くたくたシェルのブログ

気ままに楽しむ燃え殻 (ash) のような人間が自分の頭の舵取りをするために書いています。つぶやくよりは考え、考え過ぎるよりは吐き出す、そんな記録を脳みその外に置きます。

無知なために振り回されて

無知は幸福。これは多分間違いない。いままでの経験と照らし合わせても、そこには必ず無知があった。そして無知であった頃の方がポジティブな感覚を保てていたし、無知であれば未来に対してポジティブでいられた。

ただその一方で、失敗の原因にも必ず無知があった。

行動の裏には常になんらかの無知が伴ってきた。この失敗体験から無知を脱したいという欲求が生じ、いつからか無知でない自分像を模索し始めた。

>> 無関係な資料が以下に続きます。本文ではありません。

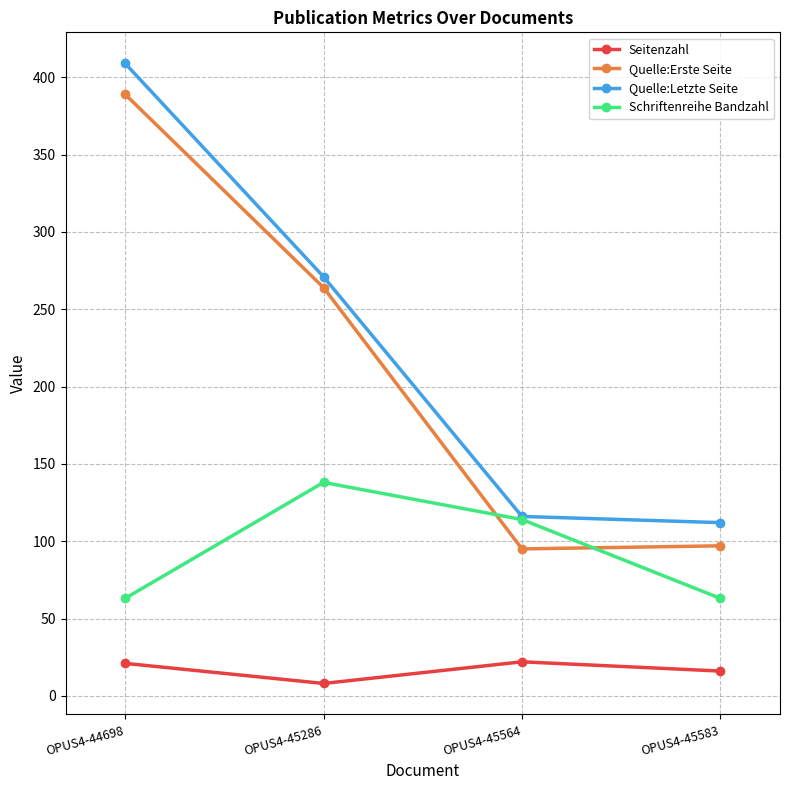

How many lines are shown in the chart?

4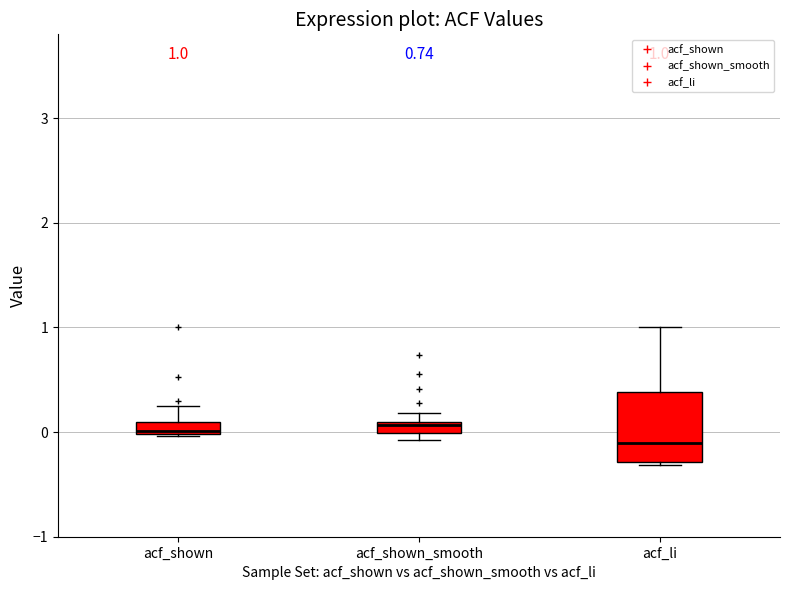

Which box is the tallest, from its lower edge to its upper edge?

acf_li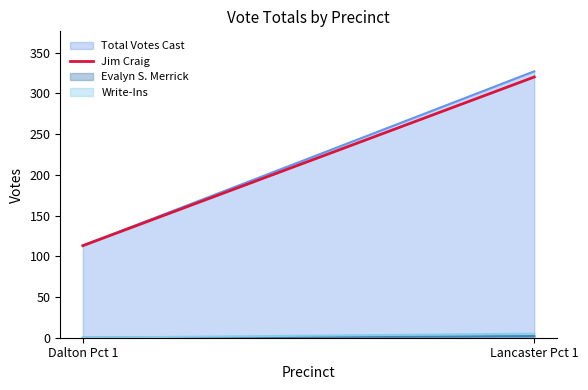

What is the ratio of the value at Dalton Pct 1 to the value at Lancaster Pct 1?

0.4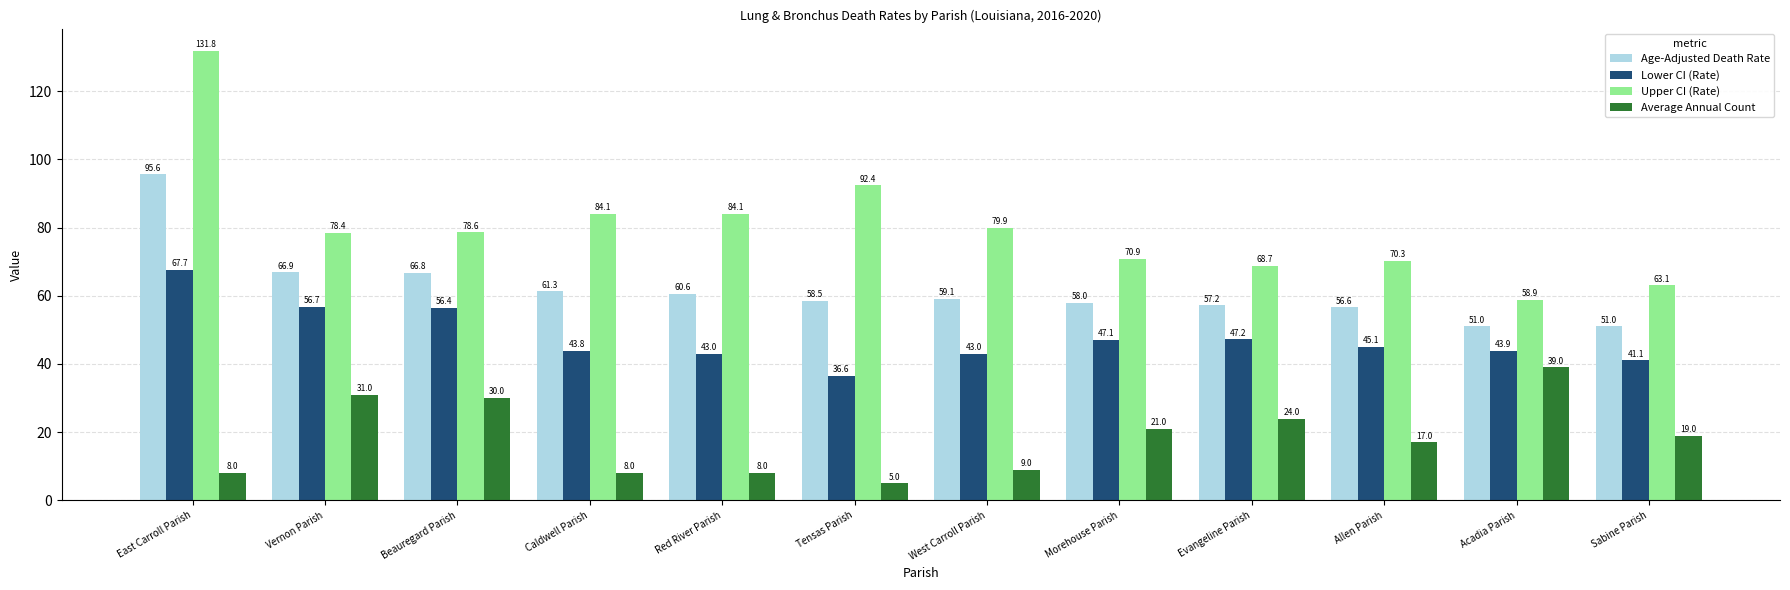

What is the highest value of the Upper CI (Rate) series?

131.8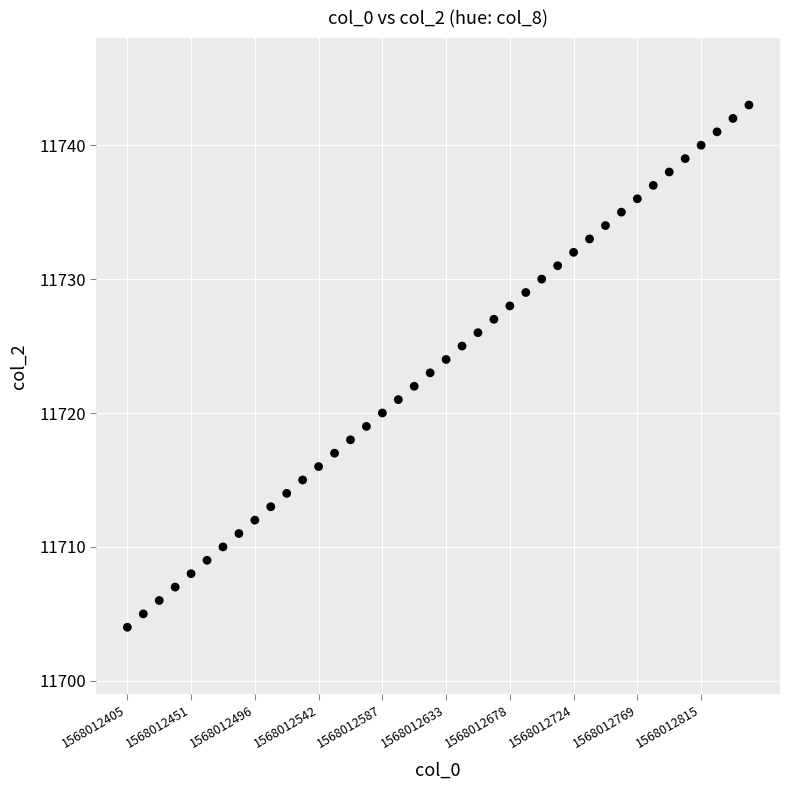

What is the range of Y values (max minus min)?

39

「無知」とは「知性が無い」、「知的でない」ということだ。「知性」とは何だろうか。

「無知」は一種の極限だ。「知的である」とは、無知と逆の方へ向かおうとする様である。または、その結果多くの知識が一貫性をもって備わっている様だ。より多くの知識が備わっているほど、より一貫性をもって備わっているほど、より知的であり、「知性」の度合いが増す。

「知識」とは何だろう。

私が思うに、見た景色、聞いた音、匂った香り、食べたときの味わい、触った感じ、痛み、そういった感覚的な世界とは別の隣りの世界にあるもの、記号化された記憶である。

知識は増えた。これからも増えるだろう。上に書いた意味でいえば「知的である」といえる。でも知識が増えるだけで知性が備わるだろうか。無知を脱することができるだろうか。失敗せず、成功できるだろうか。自らの行動を、自らの望む結果に結びつけることができるだろうか。あるいは自らの望む結果に結びつく行動を起こすことができるだろうか。

知識だけ求めていても、何か違う、何か足りない気がする。知識だけではない何かを得ないことには、求める「知性」が備わらないような気がするのだ。

それは何か。

  • 見てもいないのに見たことのある気がする景色、
  • 聞いていないのに聞いたことのある気がする音、
  • 匂っていないのに匂った気がする香り、
  • 食べていないのに食べたことのある気がする味わい、
  • 触っていないのに触ったことのある気がする感じ、
  • 感じてもいないのに感じる痛み、

これらは求める答えとはどこかが違っていて、記号化された感覚、仮想的なもの、偽物の記憶である。

足りないのは恐らく、これらとは逆の本物の記憶である。知識とは別の軸の上にある、五感で体感した物事、すなわち体験。さらに足りないのは、それらの知識と体験が時間を経て、あるいは専心をもって織りなす経験と見識だ。

注意したいのは、無知や誤解、失敗は、誤った記号化、時機の悪い遭遇、時には悪意によってもたらされるということ。知識と体験が錯綜して混乱し、それが断片化に拍車をかけ、偽物と本物が相互に絡み合い、偽物を本物と誤認するばかりでなく、本物を偽物と誤解する。そして悲しいことに本物と本物の間に誤解を生む。

・・・何を思い立って編集し始めたか忘れてしまった。

忘れがちだが、成功か失敗かを判断する局面のいずれであっても、何らかの形あるいは程度で無知を伴っているはずだ。

最大の敵は、無知ではなく、知識欲でもなく、焦躁だ。

知識は逃げない、むしろ追いかけてくることだってあるのだから、求めているものを落ち着き確かめながら、大切なものを忘れずに、あるいは仮に忘れてしまったとしても思い出す工夫をし、やると決めたことに全力で取り組んで行けば、結果はそう何度も自分を裏切るものではないと思う。

悲観的になることも少なからずあるが、この期待についてはなぜか楽観的だ。